For OpenSpec to serve as a scalable, enterprise-grade development harness, spec discovery needs to be a first-class, structured step — not an afterthought buried in a paragraph.

Proposed Solution

Replace the vague "check openspec/specs/" instruction with a concrete spec discovery step in the proposal instruction, using the CLI to get a lightweight catalog.

Before (current)

Check `openspec/specs/` for existing spec names.

After (proposed)

Before filling this in, run `openspec list --specs --json --detail` to discover
existing specs. Review each spec's `overview` to understand what it covers.

This gives the AI a structured, repeatable workflow instead of a vague hint.
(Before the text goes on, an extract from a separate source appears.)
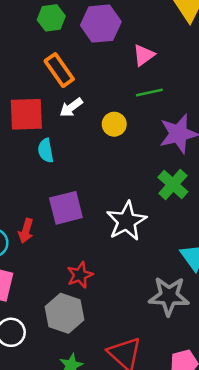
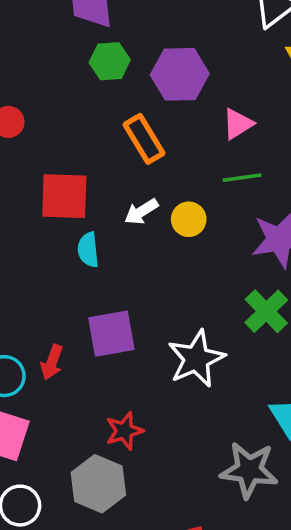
orange rectangle: (59, 70) -> (144, 139), moved
white arrow: (71, 107) -> (141, 212), moved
The --detail flag (from #700) provides just enough context — id, title, overview, requirementCount — to determine relevance without loading full spec content.

Example output:

{
  "specs": [
    {
      "id": "routine-routing",
      "title": "routine-routing",
      "overview": "Defines in-app routing, deep links, and push notification routing for routine screens.",
      "requirementCount": 8
    },
    {
      "id": "pool-search",
      "title": "pool-search",
      "overview": "Swimming pool search with map integration and region-based filtering.",
      "requirementCount": 12
    }
  ]
}

An AI reading this can immediately tell whether a new "push notification for pool recommendations" change should modify pool-search, routine-routing, or create a new capability — without reading either spec in full.
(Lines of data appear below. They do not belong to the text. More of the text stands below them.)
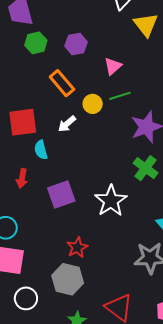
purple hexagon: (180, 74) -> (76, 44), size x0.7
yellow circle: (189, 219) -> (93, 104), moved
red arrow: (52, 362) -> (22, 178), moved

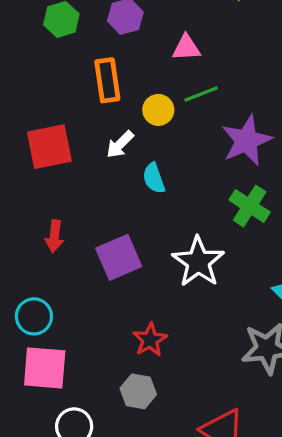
pink triangle: (113, 66) -> (186, 48), turned 42
orange rectangle: (62, 83) -> (107, 80), turned 36
cyan semicircle: (41, 150) -> (154, 178), moved
gray hexagon: (68, 279) -> (138, 391), size x0.7

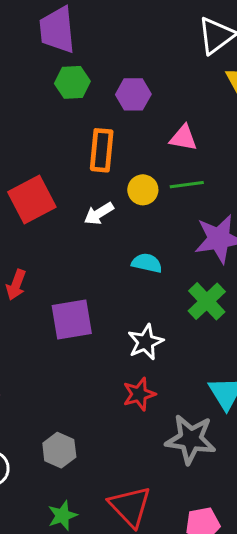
red square: (49, 147) -> (32, 199), turned -30
cyan semicircle: (154, 178) -> (147, 263), moved, turned 108
white star: (198, 262) -> (146, 342), size x0.7
red star: (150, 340) -> (139, 394), moved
Extended Proposal: Sub-agent Optimization

For tools that support sub-agents or parallel task execution (e.g., Claude Code's Agent tool, Codex sub-tasks), the discovery step could be delegated to a separate context:

  • A sub-agent runs openspec list --specs --json --detail, compares each spec's overview against the proposal description, and returns only the related specs with reasons
  • Main context stays clean — the discovery work happens in a disposable context
  • This scales to 50+ capabilities without bloating the proposal context

This is entirely optional — tools without sub-agent support just run the CLI inline. The core proposal (structured CLI-based discovery) works everywhere regardless.

Related Issues

Issue How this helps
#878 ("What's the point to maintain main specs?") Directly answers this — main specs become actively queried during every proposal via their Purpose/Overview
#872 ("openspec files too many") Overview-based filtering avoids loading full spec content, making large spec collections manageable
#700 (PR: list --specs --json --detail) Creates the first real consumer for --detail, giving it a concrete use case in the workflow
#687 ("Incomplete specs after proposal") Structured discovery reduces missed capabilities — the AI sees all existing specs before writing Capabilities

Scope

  • What changes: The proposal artifact instruction in schema.yaml and the proposal guidelines in skill/command templates (continue-change.ts)
  • What doesn't change: No new CLI commands, no new artifacts, no schema structure changes
  • Dependency: Best with feat: list cmd support json for specs and archive #700 (--detail flag) merged. Without it, the fallback is openspec spec show <id> --json per spec, which still works but requires N calls instead of one.

Alternatives Considered

  1. New artifact (discovery.md) — Rejected. Discovery is input to the proposal, not a standalone deliverable. Adds overhead to every change even when there are only 2 specs.

  2. Separate /opsx:discover command — Rejected. If it's manual, people won't use it. The whole point is that spec discovery should be embedded in the proposal workflow.

  3. Inject full spec catalog into openspec instructions output — Possible but heavy. The proposed approach lets the AI call the CLI on-demand, which is simpler and doesn't bloat the instruction payload.